Fig. 1c. This figure shows the effect of removing the strain drift demonstrated in Fig. 1b for a given breath. The selected breath is defined by the same limits shown in the soft-tissue in Fig. 1b (white arrows). Using the strain-drift removal function in EchoInsight, the limits of the breath are now confined between the vertical yellow line on the left and the vertical red line on the right. The points of intersection of the two traces, i.e. the red trace for the lung surface and the purple trace for the soft tissue, with these vertical lines are displaced down to the baseline (white arrows). The beginning and end of this breath are now along the baseline (zero strain line) thus removing the drift. The strain for that breath is now the maximum value between the vertical lines (yellow arrow) minus the minimum value (which is zero in this case) corresponds to about 12.5%. A correction of this type is made for each breath to remove the drifting effects on the measurement. Also note that in this case, the soft tissue is out of phase with the lung surface (i.e. the lung surface is positive when the soft tissue is negative.) This varies depending on the location and orientation of the ROIs in the soft tissue. However, by looking at the real time loops and the motion of the soft tissue, it was easy to tell when the breaths were being taken.

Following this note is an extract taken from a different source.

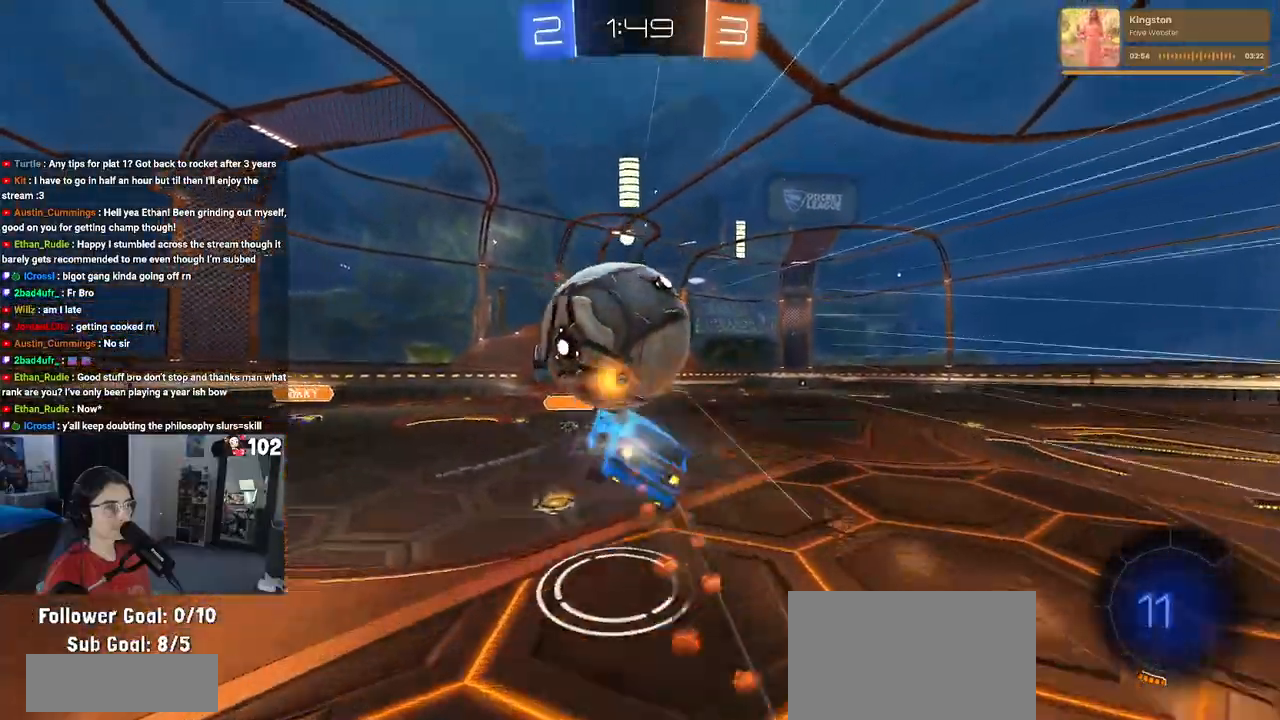
{"buttons": ["SQUARE", "R2"], "left_stick": "down-left", "right_stick": "center", "events": [[67, "CROSS", "up"], [67, "left_stick", "down"], [250, "left_stick", "down-left"], [417, "SQUARE", "down"], [433, "R1", "up"]]}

Strain was defined as the Lagrangian strain estimated from two user defined regions of interest selected on the lung surface. Strain = (Lf – Li)/Li, where Lf is the time varying distance between the centers of the ROI pair, and Li is the initial distance between the centers of the ROI pair. The continually changing strain values over time represent the breathing cycle of expansion and contraction of the underlying lung (Figs 1 & 2). This definition is very similar to what is used for estimating deformations in cardiac echosonography (Gorcsan and Tanaka 2011). The instantaneous Lagrangian strain was plotted as a function of time. (Figs. 1b & 2b).

Figure 2.

Figure 2

Figure 2

Figure 2

Fig 2a. Image of the lung of bleomycin treated mouse with pulmonary fibrosis. As in Fig. 1, the red ROIs lie on the lung surface and the purple ROIs lie in the hypoechoic superficial soft tissues. The strains are measured along the dotted lines between the respective ROIs. The black line represents 1 mm and is located in what would be lung parenchyma if the sound were able to penetrate into the lung.

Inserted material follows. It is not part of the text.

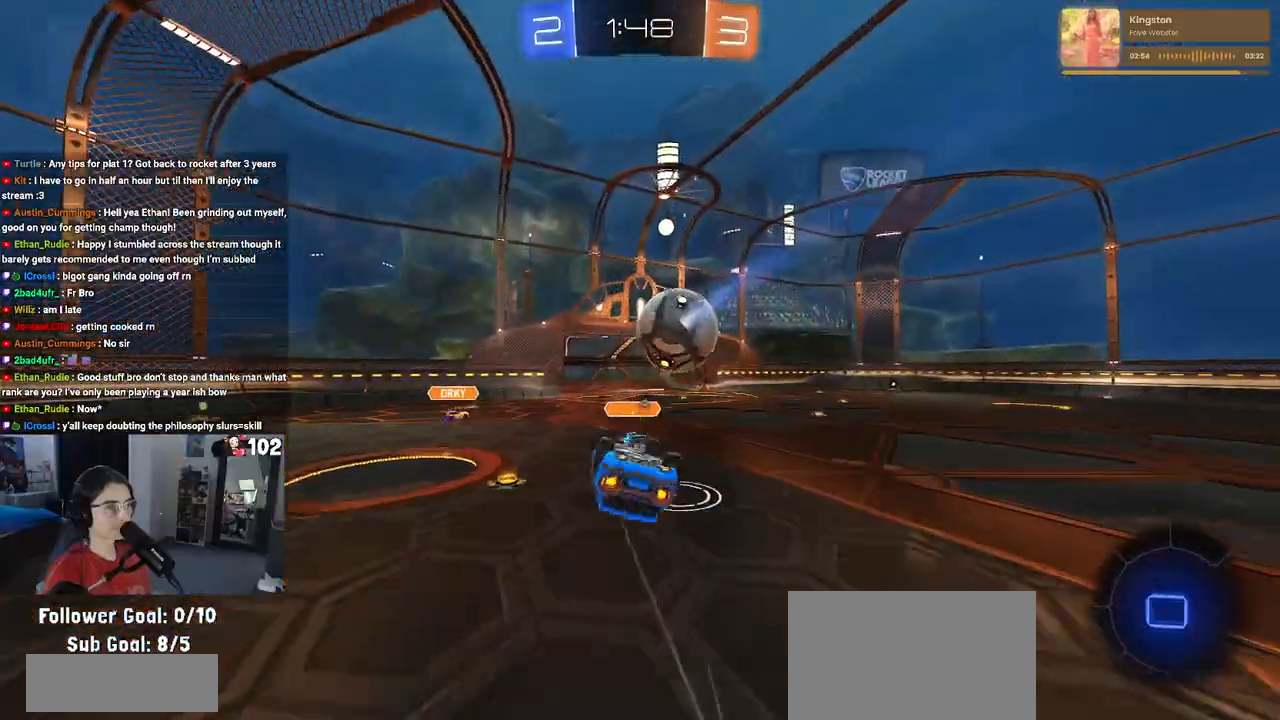
{"buttons": ["SQUARE", "R2"], "left_stick": "down-left", "right_stick": "center", "events": []}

Fig 2b. Plot of time dependent strain of the lung surface in the bleomycin treated mouse shown in Fig. 2a. The red plot represents the strain along the lung surface and the purple represents the strain in the superficial soft tissue. The white arrows represent the limits of the second breath in this sequence. Notice that the lung surface strain has largely drifted off the base line, and the breaths are very hard to identify from the lung surface strain plot.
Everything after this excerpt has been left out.